Kriminalitas yang menimpa pengguna angkutan daring menunjukkan ada sistem yang perlu diperbaiki, salah satunya pola rekrutmen sopir.
Oleh
Wisnu Aji Dewabrata
·3 menit baca
JAKARTA, KOMPAS - Menteri Perhubungan Budi Karya Sumadi mendesak perusahaan aplikasi taksi daring berbenah. Perusahaan harus tatap muka dengan calon sopir saat rekrutmen dan membuat sistem untuk menghilangkan sopir tembak. Hal itu untuk melindungi penumpang agar tak menjadi korban kejahatan.
Hal itu disampaikan Budi, Sabtu (28/4/2018) di markas Polres Jakarta Barat, usai menemui SS (24), penumpang taksi daring yang dirampok bahkan nyaris diperkosa di dalam mobil. Budi didampingi Kapolres Metro Jakarta Barat Komisaris Besar Hengki Haryadi.
Budi didampingi Kapolres Metro Jakarta Barat Komisaris Besar Hengki Haryadi mengatakan hal itu di markas Polres Metro Jakarta Barat, Sabtu (28/4/2018).
SS memesan taksi daring dari Tambora ke Tanah Abang, Senin lalu. Mobil dikemudikan tersangka L. Di jok belakang, bersembunyi dua tersangka lain yakni S dan A. Keduanya membekap dan mengikat korban.
Kawanan ini lantas merampas barang korban dan memaksa korban menghubungi keluarganya untuk minta tebusan. Polisi telah menangkap ketiga pelaku, Rabu dan Kamis lalu. L tewas setelah ditembak karena melawan polisi.
L bukan sopir resmi taksi daring. Ia meminjam mobil milik ayah angkatnya yang bekerja sebagai sopir taksi daring.
Budi menegaskan, proses rekrutmen sopir tidak boleh main-main. Rekrutmen tidak boleh dilakukan secara daring tapi harus melalui tatap muka. Tujuannya supaya perusahaan mengenal orang yang akan menjadi sopir. “Bagaimana mungkin dapat sopir yang baik kalau tidak melakukan tatap muka. Tatap muka tidak membuat proses rekrutmen jadi panjang,” katanya.
Budi menambahkan, selain memperbaiki sistem rekrutmen, harus ada mekanisme menghilangkan sopir tembak. Budi mencontohkan model perekaman sidik jari, sehingga mobil hanya bisa dikemudikan oleh sopir resmi. Pengambilan sidik jari dilakukan saat sopir jalan pertama menjemput penumpang dan ketika sampai di tujuan.
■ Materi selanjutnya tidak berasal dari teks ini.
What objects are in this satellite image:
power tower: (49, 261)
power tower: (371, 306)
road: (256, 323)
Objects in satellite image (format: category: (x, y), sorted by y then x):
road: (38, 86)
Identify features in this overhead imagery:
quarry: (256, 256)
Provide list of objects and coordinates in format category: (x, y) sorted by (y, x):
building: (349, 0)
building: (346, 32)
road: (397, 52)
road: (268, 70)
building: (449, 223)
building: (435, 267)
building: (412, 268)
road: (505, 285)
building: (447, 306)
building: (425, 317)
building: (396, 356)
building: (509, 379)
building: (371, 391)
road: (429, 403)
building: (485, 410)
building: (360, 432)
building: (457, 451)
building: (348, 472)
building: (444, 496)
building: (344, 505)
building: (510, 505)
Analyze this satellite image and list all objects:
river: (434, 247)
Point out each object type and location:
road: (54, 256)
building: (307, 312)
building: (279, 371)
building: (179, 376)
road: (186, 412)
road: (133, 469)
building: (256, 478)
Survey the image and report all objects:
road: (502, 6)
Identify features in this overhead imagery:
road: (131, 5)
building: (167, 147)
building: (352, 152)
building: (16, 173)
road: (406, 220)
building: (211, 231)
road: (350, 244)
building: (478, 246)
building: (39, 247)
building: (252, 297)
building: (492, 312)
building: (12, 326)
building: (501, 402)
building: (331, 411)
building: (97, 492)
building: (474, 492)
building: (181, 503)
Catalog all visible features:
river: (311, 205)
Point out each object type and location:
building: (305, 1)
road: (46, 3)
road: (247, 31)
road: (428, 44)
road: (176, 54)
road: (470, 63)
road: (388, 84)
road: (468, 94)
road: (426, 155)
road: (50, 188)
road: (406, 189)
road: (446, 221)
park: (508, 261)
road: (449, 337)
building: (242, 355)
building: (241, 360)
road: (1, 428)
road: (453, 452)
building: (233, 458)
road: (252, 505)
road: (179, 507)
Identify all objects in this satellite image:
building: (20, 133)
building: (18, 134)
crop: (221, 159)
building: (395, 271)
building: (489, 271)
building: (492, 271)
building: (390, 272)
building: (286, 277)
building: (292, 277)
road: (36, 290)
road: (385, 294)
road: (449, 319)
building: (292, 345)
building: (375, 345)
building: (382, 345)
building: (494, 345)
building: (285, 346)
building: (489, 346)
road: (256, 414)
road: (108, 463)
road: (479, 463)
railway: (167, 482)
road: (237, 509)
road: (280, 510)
Menurut Budi, Peraturan Menteri Perhubungan Nomor 108 Tahun 2017 yang beberapa waktu lalu ditolak melalui demo oleh pengemudi taksi daring, telah memberikan rambu-rambu bagi taksi daring. Rambu-rambut itu antara lain harus ada kir, karena dengan kir kondisi mobil benar-benar diteliti. Hal teknis bisa ditambahkan misalnya memasang tombol yang bisa ditekan saat penumpang dalam masalah.
“Saya kecewa karena perusahaan (taksi daring) belum datang. Saya harapkan mereka segera melakukan koordinasi, bukan masalah materi tetapi empati (kepada korban) itu penting,” ujarnya.
Melapor ke polisi
SN, kakak korban SS, menyampaikan terima kasih karena polisi telah menangkap pelaku dalam waktu cepat. SN mengimbau penumpang taksi daring yang menjadi korban kejahatan agar melapor ke polisi. Saat ini, SS sedang dalam pemulihan karena mengalami trauma setelah peristiwa tersebut.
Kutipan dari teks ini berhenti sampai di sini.